Well, I don’t know how to start Lit, but I do need your help.
Please give me your phone number or Skype id so I can call you soon.

Deco bergegas mandi setelah mengirim email untuk Litia. Perbedaan waktu 14 jam lebih lambat membuat Litia segera membalas email itu, karena di sana masih siang. Ia memberikan nomor Whatsapp-nya. Deco pun akhirnya menghubungi Litia melalui Whatsapp dan menjelaskan masalah yang dialaminya. Litia sempat terbahak mendengar penjelasan Deco, tak percaya Arlin berpikir demikian. Sebagian dari kesalahan pahaman ini memang disebabkan oleh Litia. Ia bersalah karena tak pernah menjelaskan perasaannya pada Arlin.

***

Litia: Oh, jadi cowok yang lo maksud itu Deco, Beb?

Arlin melonjak kaget membaca chat dari Litia. “Dari mana dia tahu?” batinnya.

Arlin: Lo tahu dari siapa?
Litia: Ya dari laki lo lah, siapa lagi?
Arlin: Laki gue?
Litia: Iya, si Deco. Laki lo!

Arlin segera menekan icon telepon untuk berbicara langsung dengan Litia. Tentu saja ia butuh penjelasan dari sahabatnya ini.

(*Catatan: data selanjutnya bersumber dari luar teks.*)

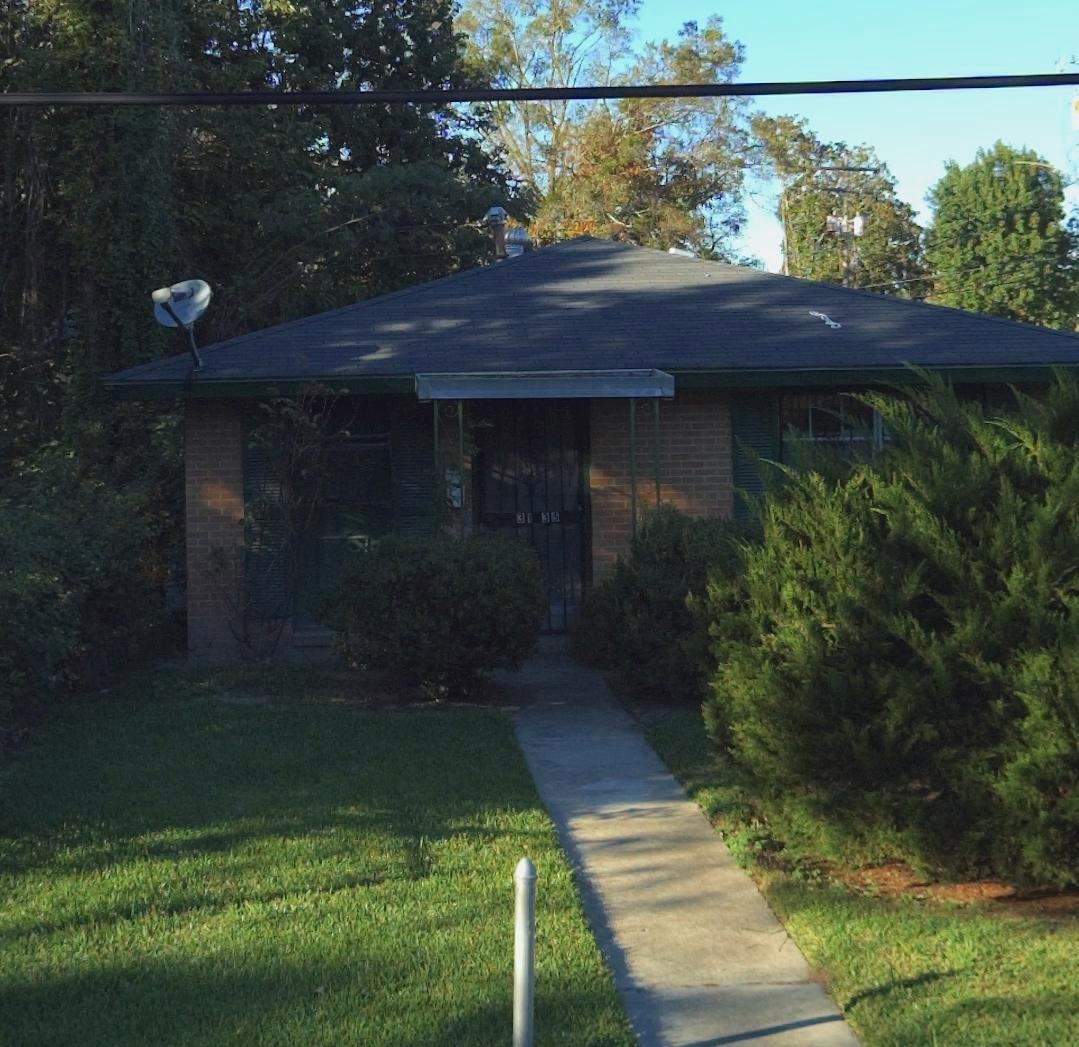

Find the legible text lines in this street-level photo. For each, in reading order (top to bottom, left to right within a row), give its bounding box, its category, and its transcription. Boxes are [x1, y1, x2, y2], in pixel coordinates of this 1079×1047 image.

[516, 510, 561, 525] StreetNumber: 3* 35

Obrolan Arlin dan Litia berlangsung selama 2,5 jam. Litia berusaha menjelaskan sedetil mungkin pada Arlin apa yang terjadi selama ini antara dia dan Deco. Deco, cinta pertama Litia dan Arlin adalah sahabat pertama Litia. Arlin adalah satu-satunya anak di sekolah yang mendekatinya bukan karena status keluarganya, Arlin benar-benar sosok yang tulus berteman dengan Litia, membantu Litia belajar, menemaninya pergi ke mana pun tanpa mengeluh. Arlin adalah orang yang berarti dalam hidup Litia, itulah sebabnya saat Deco mengatakan bahwa yang disukainya adalah Arlin, Litia hanya bisa diam. Ia takut jika harus kehilangan Deco dan Arlin di waktu bersamaan karena Litia kira Deco akan langsung mendekati Arlin setelah putus. Namun ternyata Deco memilih untuk kuliah di luar negeri, karena sadar tak ingin menyakiti Litia lebih banyak lagi dengan bersama Arlin. Deco berjanji bahwa dia hanya akan mendekati Arlin jika Litia sudah memaafkannya.

***

Handphone Deco berdering. Segera diraihnya benda berukuran 6,1″ itu. Matanya langsung membelalak saat melihat nama Arlin Nandita di layar.

“Ya, Lin. Ada apa? Kok pagi banget udah nelpon.”

Morning, pacar!”

“Eh, tadi kamu bilang apa?”

“Ih, sebel!”

“Hahahaha… Apa sih? Tadi kamu bilang apa? Aku nggak jelas dengernya,” Deco berusaha meyakinkan pendengarannya.

Morning Deco, my boy friend!”

Wait, did you put a space between boy and friend?”

Keduanya tertawa. Menikmati hari Kamis yang terasa lebih manis dari hari-hari sebelumnya. Arlin yang apa adanya selalu bisa membuat Deco tersenyum dan bahkan tertawa. Termasuk pada kejutannya pagi ini dengan mengucapkan, “I love you” sebelum menutup telepon dan membuat Deco tak punya kesempatan untuk mengucapkannya.